▶ _Record list_
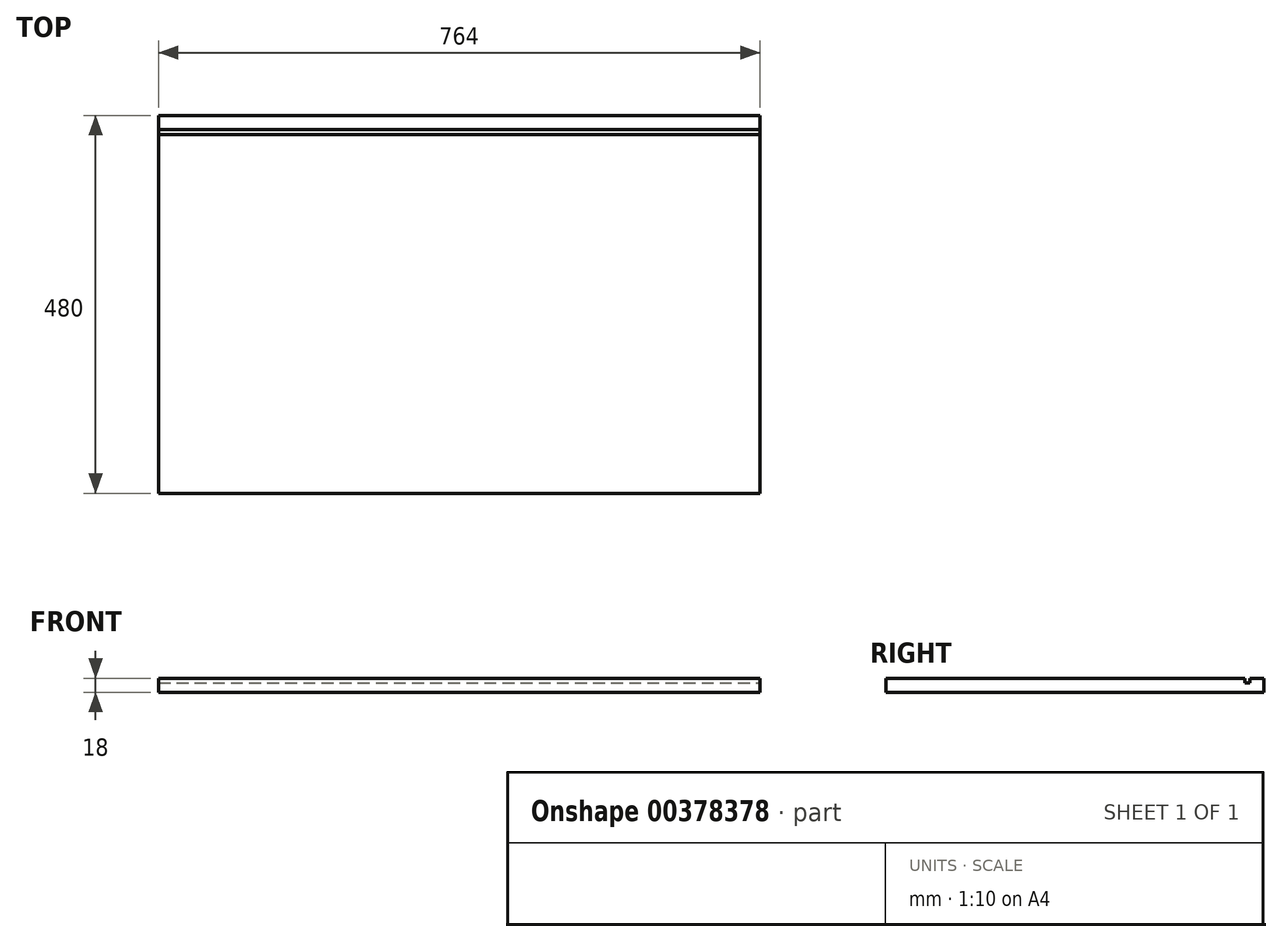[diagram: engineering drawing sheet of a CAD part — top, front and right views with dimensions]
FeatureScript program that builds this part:
annotation { "Feature Type Name" : "Feature", "Feature Type Description" : "" }
export const myFeature = defineFeature(function(context is Context, id is Id, definition is map)
    precondition{}
    {
        {
            var Q0;
            Q0=qCreatedBy(makeId("Top.planeOp"),FACE);
            var sketch = newSketch(context, id + "F0", { "sketchPlane" : qUnion([Q0])});
            skLineSegment(sketch, "E0.bottom", {"start": v(382, 240) * mm, "end": v(-382, 240) * mm});
            skLineSegment(sketch, "E0.top", {"start": v(382, -240) * mm, "end": v(-382, -240) * mm});
            skLineSegment(sketch, "E0.right", {"start": v(-382, 240) * mm, "end": v(-382, -240) * mm});
            skPoint(sketch, "E0.middle", {"position": v(0, 0) * mm});
            skLineSegment(sketch, "E1", {"start": v(382, -240) * mm, "end": v(382, 240) * mm});
            skSolve(sketch);
        }
        {
            var Q0;
            Q0=qSketchRegion(id+"F0",true);
            extrude(context, id + "F1", {"entities" : qUnion([Q0]), "depth" : 18 * mm});
        }
        {
            var Q0;
            Q0=makeQuery(id+"F1.opExtrude","CAP_FACE",FACE,{"disambiguationData":[OSD([sQuery(id+"F0.wireOp",EDGE,"E0.bottom"),sQuery(id+"F0.wireOp",EDGE,"E0.top"),sQuery(id+"F0.wireOp",EDGE,"E0.right"),sQuery(id+"F0.wireOp",EDGE,"E1")])],"isStart":false});
            var sketch = newSketch(context, id + "F2", { "sketchPlane" : qUnion([Q0])});
            skLineSegment(sketch, "E2.bottom", {"start": v(-382, 222) * mm, "end": v(382, 222) * mm});
            skLineSegment(sketch, "E2.top", {"start": v(-382, 216) * mm, "end": v(382, 216) * mm});
            skLineSegment(sketch, "E2.left", {"start": v(-382, 222) * mm, "end": v(-382, 216) * mm});
            skLineSegment(sketch, "E2.right", {"start": v(382, 222) * mm, "end": v(382, 216) * mm});
            skSolve(sketch);
        }
        {
            var Q0;
            Q0=qSketchRegion(id+"F2",true);
            extrude(context, id + "F3", {"entities" : qUnion([Q0]), "operationType" : NewBodyOperationType.REMOVE, "oppositeDirection" : true, "depth" : 6 * mm});
        }
    });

▶ _Your instructions_
Put the records above into a JSON list of strings, one string per line, with blank lines skipped and the pictures left out.

▶ _Result_
[
  "[diagram: engineering drawing sheet of a CAD part — top, front and right views with dimensions]",
  "FeatureScript program that builds this part:",
  "annotation { \"Feature Type Name\" : \"Feature\", \"Feature Type Description\" : \"\" }",
  "export const myFeature = defineFeature(function(context is Context, id is Id, definition is map)",
  "    precondition{}",
  "    {",
  "        {",
  "            var Q0;",
  "            Q0=qCreatedBy(makeId(\"Top.planeOp\"),FACE);",
  "            var sketch = newSketch(context, id + \"F0\", { \"sketchPlane\" : qUnion([Q0])});",
  "            skLineSegment(sketch, \"E0.bottom\", {\"start\": v(382, 240) * mm, \"end\": v(-382, 240) * mm});",
  "            skLineSegment(sketch, \"E0.top\", {\"start\": v(382, -240) * mm, \"end\": v(-382, -240) * mm});",
  "            skLineSegment(sketch, \"E0.right\", {\"start\": v(-382, 240) * mm, \"end\": v(-382, -240) * mm});",
  "            skPoint(sketch, \"E0.middle\", {\"position\": v(0, 0) * mm});",
  "            skLineSegment(sketch, \"E1\", {\"start\": v(382, -240) * mm, \"end\": v(382, 240) * mm});",
  "            skSolve(sketch);",
  "        }",
  "        {",
  "            var Q0;",
  "            Q0=qSketchRegion(id+\"F0\",true);",
  "            extrude(context, id + \"F1\", {\"entities\" : qUnion([Q0]), \"depth\" : 18 * mm});",
  "        }",
  "        {",
  "            var Q0;",
  "            Q0=makeQuery(id+\"F1.opExtrude\",\"CAP_FACE\",FACE,{\"disambiguationData\":[OSD([sQuery(id+\"F0.wireOp\",EDGE,\"E0.bottom\"),sQuery(id+\"F0.wireOp\",EDGE,\"E0.top\"),sQuery(id+\"F0.wireOp\",EDGE,\"E0.right\"),sQuery(id+\"F0.wireOp\",EDGE,\"E1\")])],\"isStart\":false});",
  "            var sketch = newSketch(context, id + \"F2\", { \"sketchPlane\" : qUnion([Q0])});",
  "            skLineSegment(sketch, \"E2.bottom\", {\"start\": v(-382, 222) * mm, \"end\": v(382, 222) * mm});",
  "            skLineSegment(sketch, \"E2.top\", {\"start\": v(-382, 216) * mm, \"end\": v(382, 216) * mm});",
  "            skLineSegment(sketch, \"E2.left\", {\"start\": v(-382, 222) * mm, \"end\": v(-382, 216) * mm});",
  "            skLineSegment(sketch, \"E2.right\", {\"start\": v(382, 222) * mm, \"end\": v(382, 216) * mm});",
  "            skSolve(sketch);",
  "        }",
  "        {",
  "            var Q0;",
  "            Q0=qSketchRegion(id+\"F2\",true);",
  "            extrude(context, id + \"F3\", {\"entities\" : qUnion([Q0]), \"operationType\" : NewBodyOperationType.REMOVE, \"oppositeDirection\" : true, \"depth\" : 6 * mm});",
  "        }",
  "    });"
]